O sucesso vai além da febre do BTS. Cada vez mais músicos coreanos fazem colaborações com artistas ocidentais e se apresentam em festivais como o histórico Black Pink no Coachella. Ouvir K-pop não é se fechar para os problemas da indústria, sendo que é importante reconhecer suas falhas e abusos.
Para os críticos do mundo da música, é ironia apontarmos todos os erros como se fossem exclusivos da indústria coreana e não da indústria cultural mundial. Então o que explica um certo desprezo da internet por K-pop se não o preconceito? K-pop tem tudo para todos e por isso as pessoas se conectam com a música que consegue superar até mesmo a barreira da linguagem.
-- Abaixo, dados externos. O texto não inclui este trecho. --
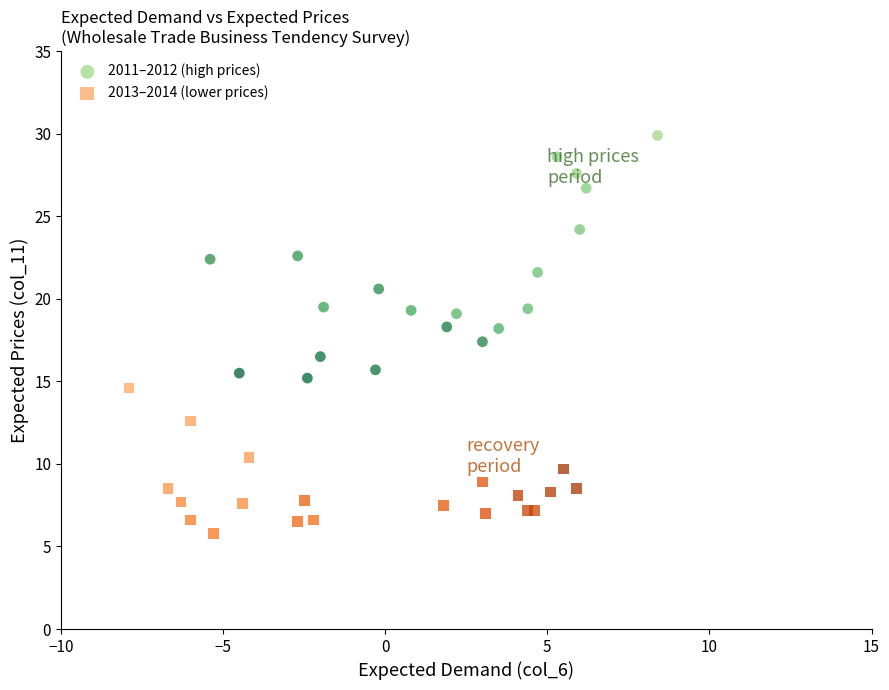

Which series has the widest spread of Y values?

2011–2012 (high prices)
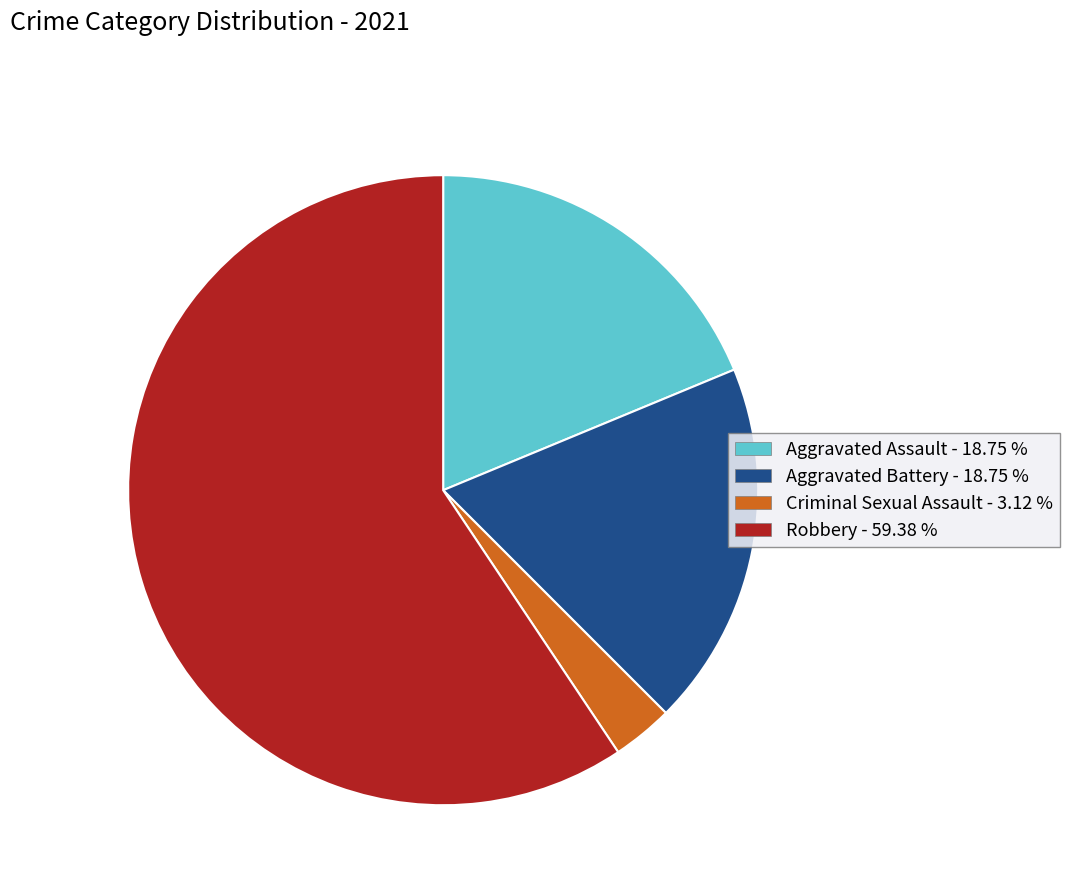

Is the sum of Aggravated Battery - 18.75 % and Robbery - 59.38 % greater than half?

Yes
À medida que o K-pop continua a conquistar o mundo, o futuro do gênero parece promissor e desafiador ao mesmo tempo. O mercado global está mais aberto para artistas não-ocidentais do que nunca, e o K-pop abriu portas para esse movimento. No entanto, à medida que ele amadurece, há desafios a superar, como a pressão sobre os artistas e a capacidade contínua de atrair e cativar uma audiência diversificada mundialmente. Mas uma coisa é certa: o K-pop está aqui para ficar, continuando a redefinir a indústria da música e a cultura popular do mundo todo.